> [Problem description]
Please retype the data below line for line and leave out every picture.
───
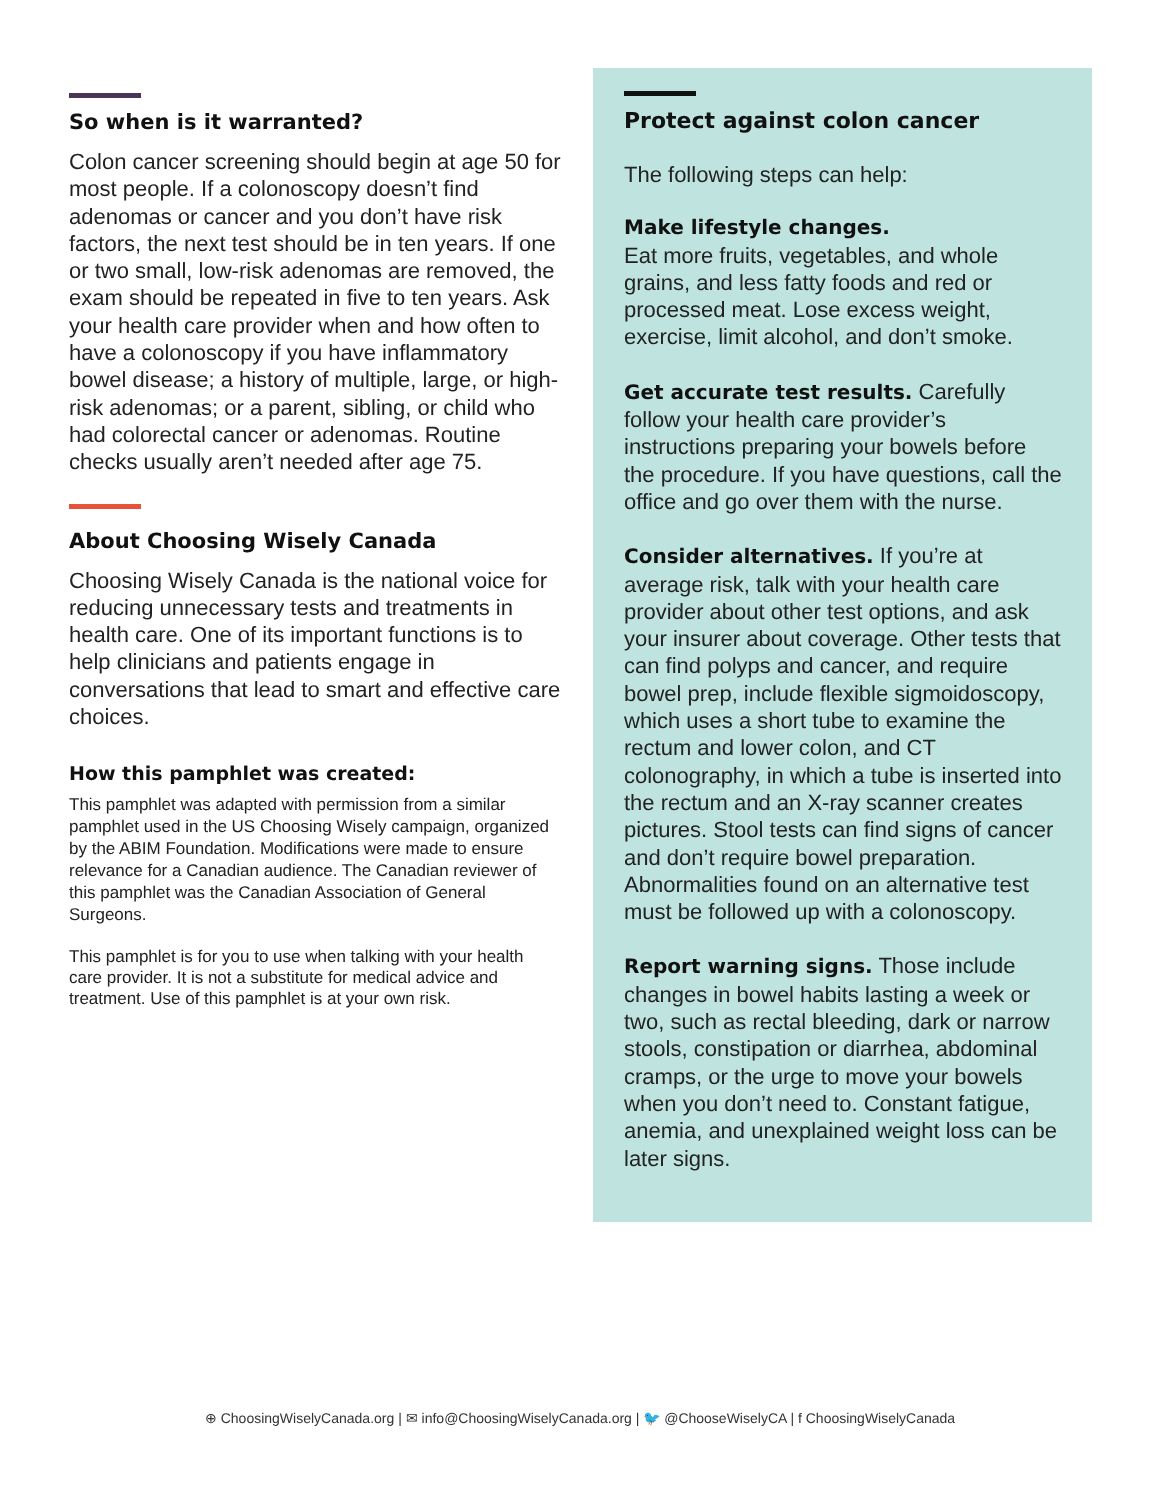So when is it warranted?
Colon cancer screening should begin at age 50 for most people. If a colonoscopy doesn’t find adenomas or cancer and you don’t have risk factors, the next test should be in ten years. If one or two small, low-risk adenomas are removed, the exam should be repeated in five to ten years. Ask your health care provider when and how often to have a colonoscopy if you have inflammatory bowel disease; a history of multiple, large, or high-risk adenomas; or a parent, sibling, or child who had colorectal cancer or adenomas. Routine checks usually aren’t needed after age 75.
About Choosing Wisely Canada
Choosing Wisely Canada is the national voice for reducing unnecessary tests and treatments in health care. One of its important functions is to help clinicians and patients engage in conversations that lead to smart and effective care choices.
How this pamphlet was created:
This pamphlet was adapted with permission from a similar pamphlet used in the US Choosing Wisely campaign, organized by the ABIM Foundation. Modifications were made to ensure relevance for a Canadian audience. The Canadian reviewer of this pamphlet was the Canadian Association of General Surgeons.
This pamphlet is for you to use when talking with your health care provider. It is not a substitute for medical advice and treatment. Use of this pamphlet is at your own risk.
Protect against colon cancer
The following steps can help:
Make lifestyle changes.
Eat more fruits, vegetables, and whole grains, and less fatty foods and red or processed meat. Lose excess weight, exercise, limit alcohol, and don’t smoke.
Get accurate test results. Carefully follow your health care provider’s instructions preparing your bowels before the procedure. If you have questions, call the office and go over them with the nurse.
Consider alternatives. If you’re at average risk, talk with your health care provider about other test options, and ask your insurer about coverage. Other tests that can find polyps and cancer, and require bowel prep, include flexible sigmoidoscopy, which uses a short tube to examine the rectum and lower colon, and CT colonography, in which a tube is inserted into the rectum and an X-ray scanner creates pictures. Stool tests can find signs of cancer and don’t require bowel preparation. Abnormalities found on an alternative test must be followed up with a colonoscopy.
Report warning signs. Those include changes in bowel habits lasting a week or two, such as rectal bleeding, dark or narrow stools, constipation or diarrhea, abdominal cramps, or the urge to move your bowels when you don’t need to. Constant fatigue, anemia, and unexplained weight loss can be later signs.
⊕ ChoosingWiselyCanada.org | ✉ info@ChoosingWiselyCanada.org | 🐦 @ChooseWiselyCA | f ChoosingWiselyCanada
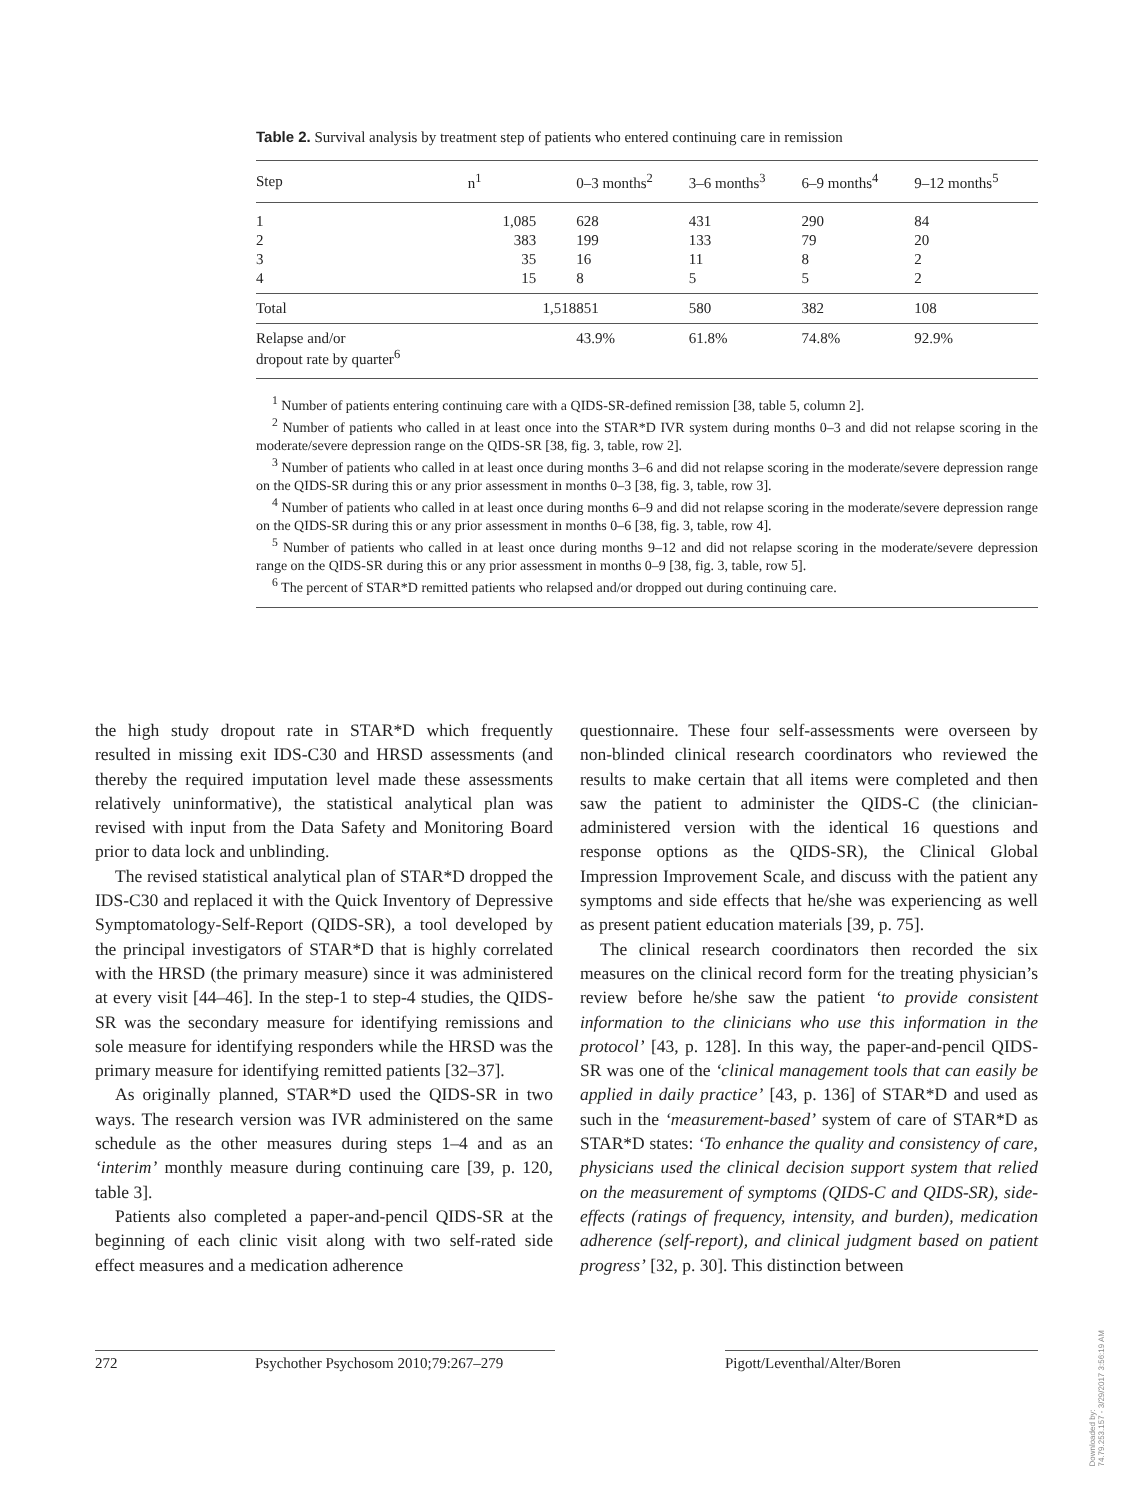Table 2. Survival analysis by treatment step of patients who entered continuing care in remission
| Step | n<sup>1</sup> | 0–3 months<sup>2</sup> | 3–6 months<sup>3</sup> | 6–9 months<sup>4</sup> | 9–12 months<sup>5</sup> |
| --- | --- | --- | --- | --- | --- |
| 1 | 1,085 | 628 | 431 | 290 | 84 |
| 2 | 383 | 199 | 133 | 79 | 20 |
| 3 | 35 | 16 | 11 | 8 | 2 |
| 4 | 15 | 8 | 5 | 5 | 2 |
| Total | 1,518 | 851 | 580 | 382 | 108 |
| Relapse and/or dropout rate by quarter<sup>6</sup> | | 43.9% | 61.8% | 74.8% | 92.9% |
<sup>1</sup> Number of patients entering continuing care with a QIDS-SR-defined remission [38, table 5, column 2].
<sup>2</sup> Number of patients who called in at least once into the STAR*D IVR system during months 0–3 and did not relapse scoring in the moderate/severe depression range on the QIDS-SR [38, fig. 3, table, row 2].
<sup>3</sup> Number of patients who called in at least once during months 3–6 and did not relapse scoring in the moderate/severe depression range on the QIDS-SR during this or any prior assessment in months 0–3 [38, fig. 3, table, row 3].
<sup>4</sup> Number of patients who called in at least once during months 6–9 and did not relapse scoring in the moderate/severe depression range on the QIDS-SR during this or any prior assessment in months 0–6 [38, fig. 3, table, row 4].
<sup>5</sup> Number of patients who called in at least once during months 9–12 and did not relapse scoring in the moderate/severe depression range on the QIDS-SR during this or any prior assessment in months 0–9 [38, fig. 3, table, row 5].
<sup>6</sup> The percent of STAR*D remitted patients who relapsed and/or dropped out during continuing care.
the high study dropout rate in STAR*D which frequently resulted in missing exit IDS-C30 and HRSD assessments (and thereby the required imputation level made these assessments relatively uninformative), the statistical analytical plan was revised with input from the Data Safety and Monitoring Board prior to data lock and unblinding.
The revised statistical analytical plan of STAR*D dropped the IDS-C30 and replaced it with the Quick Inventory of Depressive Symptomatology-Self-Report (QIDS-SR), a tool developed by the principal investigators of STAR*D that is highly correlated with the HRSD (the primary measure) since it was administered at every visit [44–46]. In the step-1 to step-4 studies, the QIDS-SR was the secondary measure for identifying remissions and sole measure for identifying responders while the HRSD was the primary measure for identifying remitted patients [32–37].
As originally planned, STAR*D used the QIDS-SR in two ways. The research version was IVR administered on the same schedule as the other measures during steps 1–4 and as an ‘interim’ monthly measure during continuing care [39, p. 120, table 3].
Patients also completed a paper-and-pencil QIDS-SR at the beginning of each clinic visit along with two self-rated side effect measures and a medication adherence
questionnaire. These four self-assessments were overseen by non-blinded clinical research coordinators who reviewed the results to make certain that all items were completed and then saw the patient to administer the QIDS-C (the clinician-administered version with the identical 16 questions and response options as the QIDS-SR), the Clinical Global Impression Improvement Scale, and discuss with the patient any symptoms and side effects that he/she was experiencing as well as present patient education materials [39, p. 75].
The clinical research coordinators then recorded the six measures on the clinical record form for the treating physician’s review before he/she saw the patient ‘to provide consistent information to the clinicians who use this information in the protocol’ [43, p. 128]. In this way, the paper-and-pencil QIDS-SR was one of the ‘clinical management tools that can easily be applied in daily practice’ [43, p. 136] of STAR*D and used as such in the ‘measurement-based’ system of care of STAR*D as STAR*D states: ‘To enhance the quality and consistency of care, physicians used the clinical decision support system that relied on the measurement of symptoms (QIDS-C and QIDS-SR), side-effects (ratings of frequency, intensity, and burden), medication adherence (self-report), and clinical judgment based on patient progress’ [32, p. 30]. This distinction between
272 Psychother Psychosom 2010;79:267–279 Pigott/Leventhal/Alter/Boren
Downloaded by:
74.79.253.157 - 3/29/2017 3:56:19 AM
───
> [Output for this task]
So when is it warranted?
Colon cancer screening should begin at age 50 for most people. If a colonoscopy doesn’t find adenomas or cancer and you don’t have risk factors, the next test should be in ten years. If one or two small, low-risk adenomas are removed, the exam should be repeated in five to ten years. Ask your health care provider when and how often to have a colonoscopy if you have inflammatory bowel disease; a history of multiple, large, or high-risk adenomas; or a parent, sibling, or child who had colorectal cancer or adenomas. Routine checks usually aren’t needed after age 75.
About Choosing Wisely Canada
Choosing Wisely Canada is the national voice for reducing unnecessary tests and treatments in health care. One of its important functions is to help clinicians and patients engage in conversations that lead to smart and effective care choices.
How this pamphlet was created:
This pamphlet was adapted with permission from a similar pamphlet used in the US Choosing Wisely campaign, organized by the ABIM Foundation. Modifications were made to ensure relevance for a Canadian audience. The Canadian reviewer of this pamphlet was the Canadian Association of General Surgeons.
This pamphlet is for you to use when talking with your health care provider. It is not a substitute for medical advice and treatment. Use of this pamphlet is at your own risk.
Protect against colon cancer
The following steps can help:
Make lifestyle changes.
Eat more fruits, vegetables, and whole grains, and less fatty foods and red or processed meat. Lose excess weight, exercise, limit alcohol, and don’t smoke.
Get accurate test results. Carefully follow your health care provider’s instructions preparing your bowels before the procedure. If you have questions, call the office and go over them with the nurse.
Consider alternatives. If you’re at average risk, talk with your health care provider about other test options, and ask your insurer about coverage. Other tests that can find polyps and cancer, and require bowel prep, include flexible sigmoidoscopy, which uses a short tube to examine the rectum and lower colon, and CT colonography, in which a tube is inserted into the rectum and an X-ray scanner creates pictures. Stool tests can find signs of cancer and don’t require bowel preparation. Abnormalities found on an alternative test must be followed up with a colonoscopy.
Report warning signs. Those include changes in bowel habits lasting a week or two, such as rectal bleeding, dark or narrow stools, constipation or diarrhea, abdominal cramps, or the urge to move your bowels when you don’t need to. Constant fatigue, anemia, and unexplained weight loss can be later signs.
⊕ ChoosingWiselyCanada.org | ✉ info@ChoosingWiselyCanada.org | 🐦 @ChooseWiselyCA | f ChoosingWiselyCanada
Table 2. Survival analysis by treatment step of patients who entered continuing care in remission
| Step | n<sup>1</sup> | 0–3 months<sup>2</sup> | 3–6 months<sup>3</sup> | 6–9 months<sup>4</sup> | 9–12 months<sup>5</sup> |
| --- | --- | --- | --- | --- | --- |
| 1 | 1,085 | 628 | 431 | 290 | 84 |
| 2 | 383 | 199 | 133 | 79 | 20 |
| 3 | 35 | 16 | 11 | 8 | 2 |
| 4 | 15 | 8 | 5 | 5 | 2 |
| Total | 1,518 | 851 | 580 | 382 | 108 |
| Relapse and/or dropout rate by quarter<sup>6</sup> | | 43.9% | 61.8% | 74.8% | 92.9% |
<sup>1</sup> Number of patients entering continuing care with a QIDS-SR-defined remission [38, table 5, column 2].
<sup>2</sup> Number of patients who called in at least once into the STAR*D IVR system during months 0–3 and did not relapse scoring in the moderate/severe depression range on the QIDS-SR [38, fig. 3, table, row 2].
<sup>3</sup> Number of patients who called in at least once during months 3–6 and did not relapse scoring in the moderate/severe depression range on the QIDS-SR during this or any prior assessment in months 0–3 [38, fig. 3, table, row 3].
<sup>4</sup> Number of patients who called in at least once during months 6–9 and did not relapse scoring in the moderate/severe depression range on the QIDS-SR during this or any prior assessment in months 0–6 [38, fig. 3, table, row 4].
<sup>5</sup> Number of patients who called in at least once during months 9–12 and did not relapse scoring in the moderate/severe depression range on the QIDS-SR during this or any prior assessment in months 0–9 [38, fig. 3, table, row 5].
<sup>6</sup> The percent of STAR*D remitted patients who relapsed and/or dropped out during continuing care.
the high study dropout rate in STAR*D which frequently resulted in missing exit IDS-C30 and HRSD assessments (and thereby the required imputation level made these assessments relatively uninformative), the statistical analytical plan was revised with input from the Data Safety and Monitoring Board prior to data lock and unblinding.
The revised statistical analytical plan of STAR*D dropped the IDS-C30 and replaced it with the Quick Inventory of Depressive Symptomatology-Self-Report (QIDS-SR), a tool developed by the principal investigators of STAR*D that is highly correlated with the HRSD (the primary measure) since it was administered at every visit [44–46]. In the step-1 to step-4 studies, the QIDS-SR was the secondary measure for identifying remissions and sole measure for identifying responders while the HRSD was the primary measure for identifying remitted patients [32–37].
As originally planned, STAR*D used the QIDS-SR in two ways. The research version was IVR administered on the same schedule as the other measures during steps 1–4 and as an ‘interim’ monthly measure during continuing care [39, p. 120, table 3].
Patients also completed a paper-and-pencil QIDS-SR at the beginning of each clinic visit along with two self-rated side effect measures and a medication adherence
questionnaire. These four self-assessments were overseen by non-blinded clinical research coordinators who reviewed the results to make certain that all items were completed and then saw the patient to administer the QIDS-C (the clinician-administered version with the identical 16 questions and response options as the QIDS-SR), the Clinical Global Impression Improvement Scale, and discuss with the patient any symptoms and side effects that he/she was experiencing as well as present patient education materials [39, p. 75].
The clinical research coordinators then recorded the six measures on the clinical record form for the treating physician’s review before he/she saw the patient ‘to provide consistent information to the clinicians who use this information in the protocol’ [43, p. 128]. In this way, the paper-and-pencil QIDS-SR was one of the ‘clinical management tools that can easily be applied in daily practice’ [43, p. 136] of STAR*D and used as such in the ‘measurement-based’ system of care of STAR*D as STAR*D states: ‘To enhance the quality and consistency of care, physicians used the clinical decision support system that relied on the measurement of symptoms (QIDS-C and QIDS-SR), side-effects (ratings of frequency, intensity, and burden), medication adherence (self-report), and clinical judgment based on patient progress’ [32, p. 30]. This distinction between
272 Psychother Psychosom 2010;79:267–279 Pigott/Leventhal/Alter/Boren
Downloaded by:
74.79.253.157 - 3/29/2017 3:56:19 AM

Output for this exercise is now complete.